We sometimes see you around Snack.

So one of the things that happens with Snack… I used to go more often when my office was in Bauer because I would just walk home. Now it’s sort of a long walk… sometimes I’ll stop by when I’m driving home in my car, and since faculty and staff aren’t on a meal plan and we don’t get Snack, to sort of be ethical about it, I never eat or drink anything at Snack. I think I’d have to pay $2.50 or something. Also, for most adults, the kinds of things that are at Snack just aren’t on our diets. I don’t need a donut or churros. So I guess my favorite item at Snack is conversation!

How do you think students have changed since you’ve been a student here?

Well, the co-ed thing was big, but it wasn’t as big as it was for other schools because we had Scripps across the way. I think that the two things that attract CMCers are pretty constant: law, government kind of things and finance, economics. We still see a pretty high proportions of students getting law and masters degrees. Then there are always five or ten physicians and teachers, but many people are interested in the investment banking thing. I do think that CMC students now are better prepared and more directed than we were – they clearly have a huge advantage in having technology on their side. You can finish a paper at 10:50 and hand it in 11:00. When we finished a paper at 10:50, we then had to type it up, which would take hours of typing on a typewriter. Most people actually hired typists to type their senior theses.

Where do you see the future of CMC going?

Well, we definitely have a lot of strategic things on the horizon for the college. There are a lot of good things happening here and now. CMC just continues to get better in moving forward – it’s attractive for students, and it’s attractive for alumni.

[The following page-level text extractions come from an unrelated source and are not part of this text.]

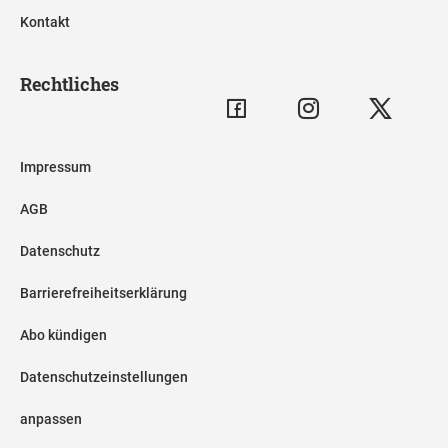
Kontakt
Rechtliches
Impressum
AGB
Datenschutz
Barrierefreiheitserklärung
Abo kündigen
Datenschutzeinstellungen
anpassen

No… umm… no. I don’t want to be working here when I’m 76, but I hope that I will… I don’t know. I hope that I’ll still have a relationship with the college and the students. Do you know Goodbye Mr. Chips? It’s a novel about a beloved professor at Oxford who, you know, goes through his life making a difference in people’s lives but it’s told from the point of his retirement. All of the freshman come and have tea with him, one by one, and he talks with them about their lives and what they hope to do, so maybe I’ll have a “Mr. Chips” role at some point in the future. But at 76 I don’t want to be here trying to keep up with you. You’re too energetic.